Trump’s new deputy special envoy for the Middle East, Morgan Ortagus, explained this in a TV interview. The president wanted to overturn “fifty years of war and chaos in the Middle East,” she said. Ortagus has the big hair and glossy lips of the Fox News talking head, and “Miss Florida Orange Blossom” she once was. But her path into the White House was harder than this resume would suggest. In some ways, she’s a conventional figure from the US foreign policy establishment — the same establishment that loves the foreign wars Trump says he hates.
Trump announced her appointment in a lukewarm post on his Truth Social. Ortagus had once opposed him, he said, “but hopefully has learned her lesson.” He went on to say that he’d given her the job because she had strong Republican support. “These things usually don’t work out… Let’s see what happens.”
How could a foreign policy interventionist serve so happily in the Trump White House, apart from careerism? Ortagus tweeted to Trump that “under your leadership, our enemies will fear us again… Iran will be in a box again.”

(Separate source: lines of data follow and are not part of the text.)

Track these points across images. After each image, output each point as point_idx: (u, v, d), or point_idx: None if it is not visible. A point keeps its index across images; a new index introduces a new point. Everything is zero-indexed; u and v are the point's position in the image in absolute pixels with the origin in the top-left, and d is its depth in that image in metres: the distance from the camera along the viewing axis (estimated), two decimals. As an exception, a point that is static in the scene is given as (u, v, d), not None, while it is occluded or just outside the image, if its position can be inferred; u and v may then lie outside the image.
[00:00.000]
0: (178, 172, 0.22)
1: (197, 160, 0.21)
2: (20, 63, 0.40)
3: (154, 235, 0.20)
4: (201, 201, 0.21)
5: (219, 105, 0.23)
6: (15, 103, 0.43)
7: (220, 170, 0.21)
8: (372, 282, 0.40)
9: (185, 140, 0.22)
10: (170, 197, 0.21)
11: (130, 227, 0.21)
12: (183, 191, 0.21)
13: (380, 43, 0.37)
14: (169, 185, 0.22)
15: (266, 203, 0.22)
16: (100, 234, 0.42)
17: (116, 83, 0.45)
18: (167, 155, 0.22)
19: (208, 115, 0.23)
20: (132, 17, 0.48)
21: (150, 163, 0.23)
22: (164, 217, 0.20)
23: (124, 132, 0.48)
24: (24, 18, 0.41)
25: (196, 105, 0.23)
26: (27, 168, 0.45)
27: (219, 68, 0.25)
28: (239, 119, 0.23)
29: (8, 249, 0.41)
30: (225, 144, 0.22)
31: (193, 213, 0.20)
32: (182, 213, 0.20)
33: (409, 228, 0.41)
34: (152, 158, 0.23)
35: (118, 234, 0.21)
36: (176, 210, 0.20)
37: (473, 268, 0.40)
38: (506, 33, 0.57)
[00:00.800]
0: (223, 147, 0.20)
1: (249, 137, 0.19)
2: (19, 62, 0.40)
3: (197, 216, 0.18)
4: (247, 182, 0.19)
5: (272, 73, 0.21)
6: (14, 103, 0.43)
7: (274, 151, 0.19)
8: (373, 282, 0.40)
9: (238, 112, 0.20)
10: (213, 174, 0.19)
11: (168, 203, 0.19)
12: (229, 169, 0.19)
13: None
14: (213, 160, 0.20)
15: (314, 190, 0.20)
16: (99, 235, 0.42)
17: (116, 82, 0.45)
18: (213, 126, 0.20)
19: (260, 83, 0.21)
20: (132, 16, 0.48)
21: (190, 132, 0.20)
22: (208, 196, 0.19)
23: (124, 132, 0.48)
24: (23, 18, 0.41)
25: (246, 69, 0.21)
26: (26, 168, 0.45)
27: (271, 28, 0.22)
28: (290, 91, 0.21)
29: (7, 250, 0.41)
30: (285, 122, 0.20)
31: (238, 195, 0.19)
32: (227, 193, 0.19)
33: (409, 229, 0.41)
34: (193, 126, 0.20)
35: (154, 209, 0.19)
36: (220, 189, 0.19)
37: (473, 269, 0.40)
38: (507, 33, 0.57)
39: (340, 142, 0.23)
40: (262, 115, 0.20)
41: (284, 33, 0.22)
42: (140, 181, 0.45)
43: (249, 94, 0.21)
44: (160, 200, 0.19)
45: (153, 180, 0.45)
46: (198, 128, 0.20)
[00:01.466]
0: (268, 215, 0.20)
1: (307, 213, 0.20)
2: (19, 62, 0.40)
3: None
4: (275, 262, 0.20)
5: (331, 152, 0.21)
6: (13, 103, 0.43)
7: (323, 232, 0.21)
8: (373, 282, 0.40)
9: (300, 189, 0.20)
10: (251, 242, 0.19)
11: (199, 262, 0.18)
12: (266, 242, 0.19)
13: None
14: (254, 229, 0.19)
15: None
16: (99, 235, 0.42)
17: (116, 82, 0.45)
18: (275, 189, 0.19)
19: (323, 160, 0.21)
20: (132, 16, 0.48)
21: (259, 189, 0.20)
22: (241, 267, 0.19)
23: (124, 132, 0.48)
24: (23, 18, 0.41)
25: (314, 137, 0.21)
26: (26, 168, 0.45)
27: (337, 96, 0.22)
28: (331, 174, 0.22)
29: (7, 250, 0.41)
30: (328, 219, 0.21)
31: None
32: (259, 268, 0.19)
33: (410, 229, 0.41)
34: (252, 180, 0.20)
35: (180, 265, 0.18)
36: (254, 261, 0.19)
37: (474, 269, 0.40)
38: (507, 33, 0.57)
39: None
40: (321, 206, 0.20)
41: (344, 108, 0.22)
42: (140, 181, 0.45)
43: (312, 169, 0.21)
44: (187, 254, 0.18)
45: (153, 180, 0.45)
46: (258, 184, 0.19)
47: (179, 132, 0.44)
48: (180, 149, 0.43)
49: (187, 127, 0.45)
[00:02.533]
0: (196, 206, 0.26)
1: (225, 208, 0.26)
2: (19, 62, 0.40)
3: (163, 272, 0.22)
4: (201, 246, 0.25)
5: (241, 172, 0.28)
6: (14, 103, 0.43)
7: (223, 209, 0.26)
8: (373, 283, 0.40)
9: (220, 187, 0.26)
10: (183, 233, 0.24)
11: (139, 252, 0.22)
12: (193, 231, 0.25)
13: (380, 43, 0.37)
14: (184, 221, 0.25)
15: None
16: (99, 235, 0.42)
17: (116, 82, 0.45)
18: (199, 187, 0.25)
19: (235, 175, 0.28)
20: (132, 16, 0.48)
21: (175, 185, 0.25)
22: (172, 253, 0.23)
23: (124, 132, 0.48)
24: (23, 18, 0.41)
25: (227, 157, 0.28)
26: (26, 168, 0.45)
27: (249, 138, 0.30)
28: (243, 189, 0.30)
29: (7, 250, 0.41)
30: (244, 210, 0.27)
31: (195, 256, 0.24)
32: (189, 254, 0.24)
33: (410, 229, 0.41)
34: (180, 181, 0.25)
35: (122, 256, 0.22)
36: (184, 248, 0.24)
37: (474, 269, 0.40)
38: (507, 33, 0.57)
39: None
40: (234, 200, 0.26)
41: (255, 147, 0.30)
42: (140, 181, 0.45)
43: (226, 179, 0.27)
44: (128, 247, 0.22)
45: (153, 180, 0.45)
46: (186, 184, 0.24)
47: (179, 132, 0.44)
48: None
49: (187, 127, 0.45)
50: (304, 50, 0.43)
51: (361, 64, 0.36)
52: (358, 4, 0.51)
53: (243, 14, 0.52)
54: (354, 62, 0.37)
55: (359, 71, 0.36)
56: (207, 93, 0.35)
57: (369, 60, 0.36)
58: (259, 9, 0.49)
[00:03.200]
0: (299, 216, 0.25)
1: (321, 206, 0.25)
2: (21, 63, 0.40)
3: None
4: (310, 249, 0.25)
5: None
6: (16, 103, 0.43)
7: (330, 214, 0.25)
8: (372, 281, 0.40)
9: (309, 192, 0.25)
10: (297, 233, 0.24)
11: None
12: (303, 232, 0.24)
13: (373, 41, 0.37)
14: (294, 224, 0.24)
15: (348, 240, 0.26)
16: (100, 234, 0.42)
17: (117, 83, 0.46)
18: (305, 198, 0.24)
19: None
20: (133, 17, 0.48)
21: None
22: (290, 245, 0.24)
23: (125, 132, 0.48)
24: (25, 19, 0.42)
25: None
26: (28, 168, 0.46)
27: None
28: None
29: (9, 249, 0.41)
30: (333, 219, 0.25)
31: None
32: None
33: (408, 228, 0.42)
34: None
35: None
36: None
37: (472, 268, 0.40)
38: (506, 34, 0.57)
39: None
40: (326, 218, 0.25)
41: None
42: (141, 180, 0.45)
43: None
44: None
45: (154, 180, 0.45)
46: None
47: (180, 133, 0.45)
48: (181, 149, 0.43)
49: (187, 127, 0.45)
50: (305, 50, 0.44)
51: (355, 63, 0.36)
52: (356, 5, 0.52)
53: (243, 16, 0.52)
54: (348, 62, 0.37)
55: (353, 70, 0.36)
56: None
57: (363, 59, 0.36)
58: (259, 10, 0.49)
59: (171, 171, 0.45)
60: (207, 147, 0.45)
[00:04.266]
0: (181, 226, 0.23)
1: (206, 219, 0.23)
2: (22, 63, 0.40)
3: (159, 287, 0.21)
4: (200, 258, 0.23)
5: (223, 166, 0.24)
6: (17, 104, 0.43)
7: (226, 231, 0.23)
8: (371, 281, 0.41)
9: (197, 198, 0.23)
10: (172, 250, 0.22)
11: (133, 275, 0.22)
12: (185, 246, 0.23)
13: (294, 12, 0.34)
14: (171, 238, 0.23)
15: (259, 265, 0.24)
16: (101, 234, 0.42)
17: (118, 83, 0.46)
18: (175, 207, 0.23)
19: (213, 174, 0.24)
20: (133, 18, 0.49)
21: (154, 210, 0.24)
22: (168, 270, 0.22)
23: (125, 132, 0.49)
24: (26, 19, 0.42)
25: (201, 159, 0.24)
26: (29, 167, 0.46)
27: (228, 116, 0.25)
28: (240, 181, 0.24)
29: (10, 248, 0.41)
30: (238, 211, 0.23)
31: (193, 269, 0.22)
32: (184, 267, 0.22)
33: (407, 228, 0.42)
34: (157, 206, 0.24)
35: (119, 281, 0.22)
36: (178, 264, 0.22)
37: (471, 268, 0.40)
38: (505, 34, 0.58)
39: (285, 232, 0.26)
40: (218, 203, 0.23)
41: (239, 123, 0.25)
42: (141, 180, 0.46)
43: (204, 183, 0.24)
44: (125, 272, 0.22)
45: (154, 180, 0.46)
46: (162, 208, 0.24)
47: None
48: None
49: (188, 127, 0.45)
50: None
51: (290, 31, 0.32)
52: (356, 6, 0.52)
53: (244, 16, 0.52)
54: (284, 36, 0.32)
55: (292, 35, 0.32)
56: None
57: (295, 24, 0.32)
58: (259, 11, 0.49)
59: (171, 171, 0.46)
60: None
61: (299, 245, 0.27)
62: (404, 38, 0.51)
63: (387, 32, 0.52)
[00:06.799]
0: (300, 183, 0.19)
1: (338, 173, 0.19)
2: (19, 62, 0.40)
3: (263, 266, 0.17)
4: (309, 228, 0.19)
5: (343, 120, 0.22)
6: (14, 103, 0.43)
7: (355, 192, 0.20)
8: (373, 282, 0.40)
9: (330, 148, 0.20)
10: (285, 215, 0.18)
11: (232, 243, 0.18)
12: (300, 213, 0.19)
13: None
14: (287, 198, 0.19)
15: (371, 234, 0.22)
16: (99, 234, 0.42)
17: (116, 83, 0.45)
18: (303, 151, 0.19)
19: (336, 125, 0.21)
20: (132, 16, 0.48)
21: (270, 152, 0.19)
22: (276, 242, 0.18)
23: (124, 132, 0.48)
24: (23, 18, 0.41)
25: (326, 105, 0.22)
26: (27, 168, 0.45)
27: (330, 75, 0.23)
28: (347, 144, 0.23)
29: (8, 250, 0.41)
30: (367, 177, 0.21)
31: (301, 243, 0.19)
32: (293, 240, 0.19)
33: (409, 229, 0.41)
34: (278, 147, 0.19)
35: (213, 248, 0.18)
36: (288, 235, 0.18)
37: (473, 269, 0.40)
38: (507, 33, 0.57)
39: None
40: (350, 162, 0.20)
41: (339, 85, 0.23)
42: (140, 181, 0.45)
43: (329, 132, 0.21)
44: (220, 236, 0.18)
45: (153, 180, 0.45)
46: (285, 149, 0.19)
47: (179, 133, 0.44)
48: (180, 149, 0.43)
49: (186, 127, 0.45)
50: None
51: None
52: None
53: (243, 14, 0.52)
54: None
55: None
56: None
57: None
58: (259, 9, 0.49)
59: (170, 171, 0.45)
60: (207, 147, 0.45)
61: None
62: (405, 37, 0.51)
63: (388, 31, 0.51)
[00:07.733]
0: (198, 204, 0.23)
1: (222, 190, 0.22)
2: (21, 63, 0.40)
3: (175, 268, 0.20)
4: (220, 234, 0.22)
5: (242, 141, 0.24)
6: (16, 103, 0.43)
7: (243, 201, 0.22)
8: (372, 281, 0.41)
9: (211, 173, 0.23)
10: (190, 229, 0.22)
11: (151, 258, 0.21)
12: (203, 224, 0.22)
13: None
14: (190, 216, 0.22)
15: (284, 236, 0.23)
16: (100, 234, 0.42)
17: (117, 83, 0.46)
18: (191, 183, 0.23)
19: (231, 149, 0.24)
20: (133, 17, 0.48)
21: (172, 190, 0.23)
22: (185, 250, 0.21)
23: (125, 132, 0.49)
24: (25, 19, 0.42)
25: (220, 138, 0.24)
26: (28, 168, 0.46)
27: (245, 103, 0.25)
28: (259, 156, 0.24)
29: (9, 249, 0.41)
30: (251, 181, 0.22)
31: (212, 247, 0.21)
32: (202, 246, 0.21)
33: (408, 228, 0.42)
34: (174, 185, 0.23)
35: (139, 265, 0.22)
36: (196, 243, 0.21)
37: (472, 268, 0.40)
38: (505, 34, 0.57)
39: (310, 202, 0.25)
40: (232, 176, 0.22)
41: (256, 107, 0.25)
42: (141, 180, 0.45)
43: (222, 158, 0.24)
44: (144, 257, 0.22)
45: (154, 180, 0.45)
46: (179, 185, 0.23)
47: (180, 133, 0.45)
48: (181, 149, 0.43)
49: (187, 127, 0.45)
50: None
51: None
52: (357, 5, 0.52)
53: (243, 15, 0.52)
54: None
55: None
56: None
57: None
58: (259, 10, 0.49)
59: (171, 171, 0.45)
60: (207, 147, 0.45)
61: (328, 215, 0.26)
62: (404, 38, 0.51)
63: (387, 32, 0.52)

Trump himself told Fox News this week that Iran was very nervous (“I think they’re scared”). He went on: “I would love to make a deal with them without bombing them.” If the mullahs find this less than reassuring, they are right to be worried. A book by Peter Bergen, Trump and his Generals: the Cost of Chaos, reveals that in his first term Trump asked for “military options” to attack Iran, to stop them getting a nuclear weapon. Bergen writes that Trump’s defense secretary at the time, General James Mattis — the designated grown-up in the room — “simply ignored” the president’s directive.
The book has other revealing stories. Gaza is not the first population transfer Trump has proposed. During that first presidency, he reportedly said he wanted to move the ten million people of Seoul because they were “too close” to North Korea. He wasn’t joking. And Trump blindsided his senior officials when he backed the Saudi blockade of Qatar, home to the largest US military base in the Middle East. According to a source for the book, Mattis — again — and also the secretary of state, Rex Tillerson, reacted to say: “Holy fuck. This can’t last. This is literally insane.” That could stand as the epitaph for the Gaza plan, too.
Will Trump bomb Iran now because they — allegedly — tried to kill him? The US government has charged an Afghan man with preparing to assassinate Trump during the election campaign, on orders from Iran’s Revolutionary Guard. The story was curiously under-reported, perhaps because the plot seemed a bit half-arsed, the man supposedly being given just a week to surveil and kill Trump. The alleged assassin is back in Iran now and the Iranians say the claims are “completely baseless.” However, Axios reports that the threat was far more serious than previously thought. It says Trump was told that Tehran had operatives in the US with surface-to-air missiles. His team were so worried that he flew on a decoy plane. (This “infuriated” the staffers who were left to be sacrificed on “Trump Force One.”)
Trump has publicly stated that he has left orders for Iran to be “obliterated” if he comes to any harm. He could simply be trying to push Iran into a new agreement not to build a nuclear bomb. Just the same, the Gaza “plan” could be a provocation designed to set up negotiations that would achieve a lasting settlement in the Middle East. That really could give Trump a shot at the Nobel Peace Prize. The Arab leaders certainly hope the Gaza “plan” will simply fade away, like so many of Trump’s pronouncements. But with ideas for the Middle East like his Gaza “Riviera.” Trump is letting off fireworks in a building full of nitroglycerine. It’s not clear who, in this administration, are the designated grown-ups in the room to stop him.